The University of Chicago

School of Social Service Administration Magazine

Head of the Class Chicago Public Schools is expanding the reach of International Baccalaureate high school programs after a study shows how well they serve low-income students

A program in Chicago’s neighborhood high schools is better preparing some students for college than the city’s most selective high schools, a recent study found.

The International Baccalaureate (IB) program enrolls predominantly minority, low-income students in 13 Chicago neighborhood high schools. Compared to similar students graduating from the highly selective public schools around the city, IB graduates were 40 percent more likely to enroll in a four-year college and 50 percent more likely to attend a selective one. They were also far more likely to remain enrolled for the two years that were measured.

The International Baccalaureate system dates to the late 1960s, when it was created as a common curriculum for preparing the highly mobile children of diplomats overseas to enter elite colleges world-wide. It features a demanding course load and an emphasis on analytic writing.

The results of “Working to My Potential: The Postsecondary Experiences of CPS Students in the International Baccalaureate Diploma Programme” are even more significant when you consider that IB students start high school with test scores well below those required for elite selective enrollment high schools, explains study co-author Melissa Roderick, SSA’s Hermon Dunlap Smith Professor, who published the report through the University of Chicago Consortium on Chicago School Research.

“You’ve got a group of middle-achieving kids who would never get into top schools and [you’re] engaging them in a really intense curriculum that is designed for diplomats’ kids,” Roderick says.

She points out that the report also shows a sharp contrast between IB and recent research on Advanced Placement (AP) courses, which offer high school students a chance to earn college credit and impress college admissions officers. “AP gets you into college; once you’re there, it has no impact on your performance,” she says. “IB is totally different.”

Chicago Mayor Rahm Emanuel was so impressed with the Consortium’s findings that he has announced a plan to eventually double the number of International Baccalaureate students citywide from 3,500 to 7,000, according to Beth Swanson, the mayor’s deputy chief of staff for education.

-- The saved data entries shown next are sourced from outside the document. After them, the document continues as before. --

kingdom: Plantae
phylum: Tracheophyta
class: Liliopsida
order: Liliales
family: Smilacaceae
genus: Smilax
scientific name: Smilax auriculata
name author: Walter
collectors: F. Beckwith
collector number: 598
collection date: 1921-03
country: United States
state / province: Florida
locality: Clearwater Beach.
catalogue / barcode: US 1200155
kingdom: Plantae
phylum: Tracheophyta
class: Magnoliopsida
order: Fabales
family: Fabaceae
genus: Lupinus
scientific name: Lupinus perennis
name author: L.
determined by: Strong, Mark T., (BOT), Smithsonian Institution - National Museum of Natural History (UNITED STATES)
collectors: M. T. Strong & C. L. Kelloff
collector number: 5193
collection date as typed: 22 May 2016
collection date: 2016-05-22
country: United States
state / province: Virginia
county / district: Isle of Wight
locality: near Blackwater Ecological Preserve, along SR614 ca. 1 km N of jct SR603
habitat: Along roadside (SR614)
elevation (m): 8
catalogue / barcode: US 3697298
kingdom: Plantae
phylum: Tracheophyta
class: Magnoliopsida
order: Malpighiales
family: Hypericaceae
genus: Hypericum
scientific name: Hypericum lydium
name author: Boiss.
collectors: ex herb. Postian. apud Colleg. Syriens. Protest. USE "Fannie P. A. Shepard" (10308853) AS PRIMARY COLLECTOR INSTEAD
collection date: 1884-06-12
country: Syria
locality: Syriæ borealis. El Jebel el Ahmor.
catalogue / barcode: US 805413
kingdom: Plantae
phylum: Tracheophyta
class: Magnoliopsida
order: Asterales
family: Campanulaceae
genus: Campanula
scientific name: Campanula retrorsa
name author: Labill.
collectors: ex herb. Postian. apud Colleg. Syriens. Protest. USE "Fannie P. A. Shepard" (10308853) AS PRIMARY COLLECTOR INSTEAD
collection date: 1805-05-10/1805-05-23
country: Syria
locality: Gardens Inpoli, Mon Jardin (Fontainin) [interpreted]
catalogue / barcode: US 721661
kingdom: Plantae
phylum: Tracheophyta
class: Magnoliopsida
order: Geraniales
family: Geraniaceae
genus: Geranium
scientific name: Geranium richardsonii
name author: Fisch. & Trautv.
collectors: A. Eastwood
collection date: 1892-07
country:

In fall 2013, four Chicago neighborhood high schools will launch school-wide IB programs, which include two years of IB-prep before beginning the formal curriculum in 11th grade. Previously IB programs in Chicago had only been available to students with above average achievement.

The program’s success with a student population that is about 75 percent African-American and Latino and 77 percent low-income made the results especially compelling, Swanson adds. “It was phenomenal news that we in our own district had something that helps us level the playing field for all of our students.”

According to the Consortium, Chicago’s widespread adoption of IB in 1997 was on the largest scale that any city had yet attempted. Paul Vallas, then the district’s chief executive officer, rolled out 13 IB programs in neighborhood high schools, mostly at the edges of the city, in areas with well-prepared students who lacked easy access to the district’s most selective high schools. 

The 13 IB programs went on to show strong results, and research from other cities also found evidence of good college outcomes for IB students. The Consortium study, however, is far more ambitious, Roderick explains.

IB students outside of Lincoln Park were compared to similar students in other neighborhoods based not only on demographics and elementary school achievement, but on their individual responses to the Consortium’s annual district-wide student surveys, which include questions about academic motivation and parent support for education.

To uncover reasons for the program’s success, Consortium researchers visited IB classrooms and interviewed graduates. Many IB alumni reported that their high school workload, assignments and writing had been more demanding than what was required in their first two years of college.

Students’ personal development is also a goal of the IB program. IB teachers pushed students to work in teams and ask questions, habits that carried over into college, Roderick says. “We had so many incidents of IB students taking control of their lives... They form a study group, they go to the same class twice to hear [the material] again.”

Although Chicago Public Schools didn’t consider it at the time, the international content of the IB program also seems to hold a special appeal to minority students. “Inadvertently, not by design,” Roderick says, “it ended up being a good match for urban kids.”